Toronto through the eyes of Korry's Saul Korman
Saul Korman has been dressing Toronto's "Gentleman" for 60 years. He's an unabashed advocate for investing in quality clothing (so put away those $99 suits), a familiar voice on local talk radio stations, and a staunch Danforth Avenue devotee. Korry's Clothiers To Gentlemen began as a father-son partnership at Coxwell and Danforth, moving further west when Saul took the helm. It has since been known as one of the men's suits stores in Toronto, touting a wardrobe of Hugo Boss, Canali, Coppley, and its house Roberto label.
Stepping into Korry's, in some ways, is like stepping back in time. While the clothing styles, needless to say, are all up to date, staff members still ask if they can hang up your coat, get you a coffee, and make small chit-chat about the weather. Perhaps that's still the way of some upscale clothiers in the city, but to me, it seems too few and far between. Saul begins our interview by asking me some questions ("Where did you go to school?" "Where do your parents live?" "Married?") before settling into his desk chair and telling me about the Danforth's early days.
What was Pape and Danforth like when you moved over from Coxwell?
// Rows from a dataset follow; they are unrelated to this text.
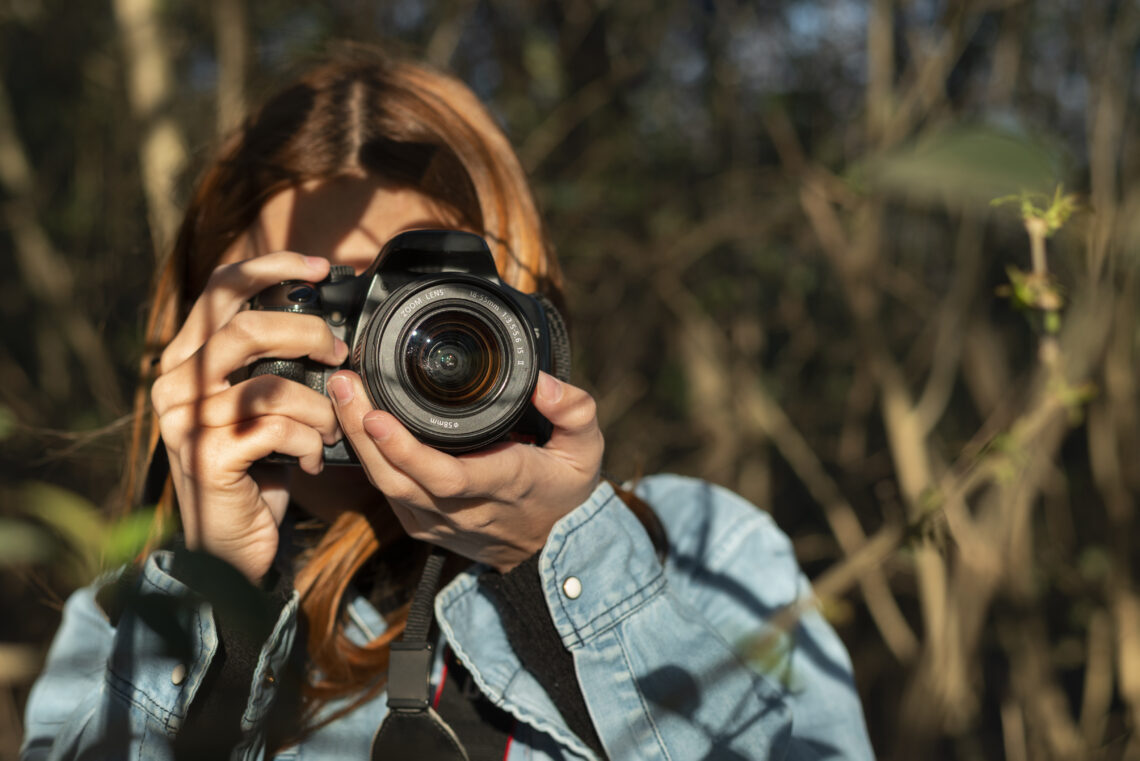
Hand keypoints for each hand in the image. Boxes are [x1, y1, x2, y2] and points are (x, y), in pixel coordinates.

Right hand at [151, 252, 347, 582]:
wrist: (228, 544)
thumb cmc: (255, 468)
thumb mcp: (262, 406)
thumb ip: (275, 364)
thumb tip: (330, 329)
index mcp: (188, 359)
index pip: (221, 289)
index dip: (271, 267)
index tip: (320, 266)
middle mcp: (176, 383)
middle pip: (246, 329)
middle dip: (308, 336)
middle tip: (340, 355)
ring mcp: (186, 421)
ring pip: (271, 385)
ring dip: (318, 408)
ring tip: (328, 431)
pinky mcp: (207, 457)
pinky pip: (276, 430)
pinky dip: (308, 444)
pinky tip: (310, 461)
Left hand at [326, 371, 603, 571]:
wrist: (554, 548)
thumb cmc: (566, 490)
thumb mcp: (587, 448)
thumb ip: (575, 410)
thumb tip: (544, 384)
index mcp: (505, 484)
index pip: (448, 476)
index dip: (407, 450)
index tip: (377, 416)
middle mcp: (466, 509)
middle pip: (402, 479)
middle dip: (365, 433)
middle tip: (345, 385)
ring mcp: (440, 522)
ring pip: (388, 488)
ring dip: (359, 443)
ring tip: (342, 393)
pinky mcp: (424, 526)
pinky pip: (388, 494)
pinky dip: (366, 460)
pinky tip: (354, 423)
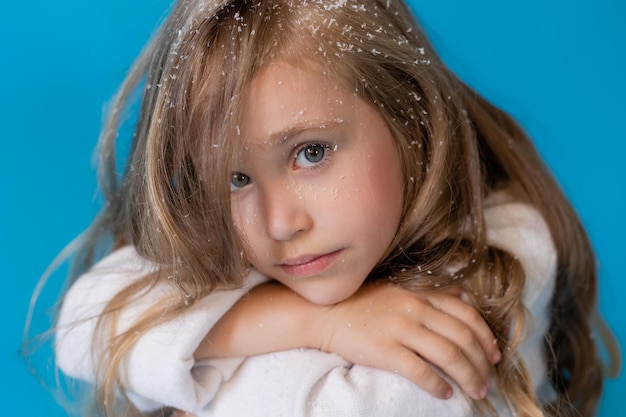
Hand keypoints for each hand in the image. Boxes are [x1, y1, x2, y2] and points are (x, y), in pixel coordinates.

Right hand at [314, 282, 500, 399]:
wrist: (327, 314)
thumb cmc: (363, 304)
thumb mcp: (399, 289)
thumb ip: (430, 293)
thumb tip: (463, 297)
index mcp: (421, 294)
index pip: (467, 315)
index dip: (487, 337)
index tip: (495, 355)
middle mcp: (415, 309)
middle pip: (462, 337)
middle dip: (482, 363)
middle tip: (488, 380)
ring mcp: (400, 328)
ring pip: (448, 355)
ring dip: (468, 376)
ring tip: (475, 390)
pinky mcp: (385, 350)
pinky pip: (420, 371)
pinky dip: (438, 385)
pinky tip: (445, 394)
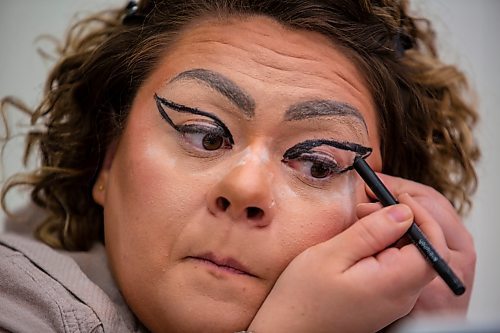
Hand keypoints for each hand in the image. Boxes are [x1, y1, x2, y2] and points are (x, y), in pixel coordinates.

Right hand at [249, 200, 443, 332]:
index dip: (423, 218)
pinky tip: (359, 243)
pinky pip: (396, 269)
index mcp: (392, 285)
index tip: (399, 198)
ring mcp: (393, 302)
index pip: (433, 247)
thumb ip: (370, 232)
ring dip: (393, 234)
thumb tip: (404, 212)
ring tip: (361, 222)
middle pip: (424, 251)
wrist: (288, 331)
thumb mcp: (331, 254)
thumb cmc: (302, 298)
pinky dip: (385, 248)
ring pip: (410, 258)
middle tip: (371, 207)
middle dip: (406, 222)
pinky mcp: (382, 301)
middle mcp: (401, 297)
It was a thriving area. It had Tip Tops, Jack Fraser, great lady stores, Town Talk. And everybody here, all of a sudden, they started to leave. This was 1965. They started to go to the shopping centres. And then a Greek guy opened a restaurant here. And then that started to change. So now the Greek community started moving in. When one restaurant opened, his cousin decided to open another restaurant, the dishwasher opened a third. And then it became a great, thriving Greek area.
I was thinking you might ask me that, so here, I printed out these for you. A customer sent me that. You can take it, but I'd like to have it back.
Did you ever think of moving Korry's to another location?
In 1972, I was going to go to Yorkville. I went where Rainbow jeans is, and right there there was a luggage store and I was going to rent it. And they wanted $22 per foot. But I couldn't negotiate out of my lease, and I had two years left.
When the other clothing stores started moving to shopping centres, why didn't you join them?
Because I was stupid. First of all, I did well, and I started to live a little better. I adopted a second kid, bought a little house at the same time, just bought a building, had mortgages up to here. But parking in this area has always been a problem. If I could do it again, I might have done it in a different location.
How do you get the word out in a city as saturated with clothing options as Toronto?
Actually, I have a big market in Hamilton that comes here to buy clothes!
How do they hear about you?
Radio! I really started with radio. I did every talk show. And then I went across Ontario doing speeches, saying "If you've got creases in the suit — puckering — don't blame the cleaner, blame the quality of the suit." I was in Ottawa doing the Rotary Club. And I built a column in the Globe and Mail, but that didn't work as well as radio. All the newsprint I did in the world didn't work as well as radio.
And now we're doing other things — we're updating our website; it'll be open in a week. We're trying to build Twitter; I don't understand all of this, but I know it works.
How can new clothing stores in Toronto survive and thrive for the long haul?
OK. Let's say, a guy owns a retail store. He can't get into a plaza. There's no way he can afford it. So now he opens a store. So he wants the names, he wants to buy Boss — big, big label. Boss is only going to have their own retail eventually; Boss is not going to want to sell to me. If I didn't have my own private label, I'd be in trouble. Why do you think I built Roberto? The manufacturers all have retail outlets now. If I didn't come up with Roberto, I wouldn't be in business today.
How do you think Danforth will change over the next few years?
I have to tell you; I went to the Bell store the other day, which is at 230 Danforth. That area is exploding with young little boutiques, young little stores. I went to the bread shop for something — great bread; I had a cheese danish, fantastic. I went to the butcher. That's the hot area, not us. This used to be, because of the fruit stores. The Greeks are moving out. They've sold their homes and made money. Now they want to come back and they can't afford to come back.
I think it's going to change. I think the big Greek restaurants are going to go because they can't afford to stay. [...] We gotta get a Keg. I'm working on that.
RAPID FIRE QUESTIONS
What area do you live in? Thornhill
Favourite restaurant: House of Chan
Are you a coffee drinker? Yes, but I drink 90% water, 10% coffee
Where do you get your fix? I go to Starbucks every morning
What paper do read? The Globe and the Post. I prefer the Globe, even though my column is in the Post.
Best women's clothing store? I'm trying to think of where my wife shopped. I think Holts is pretty good.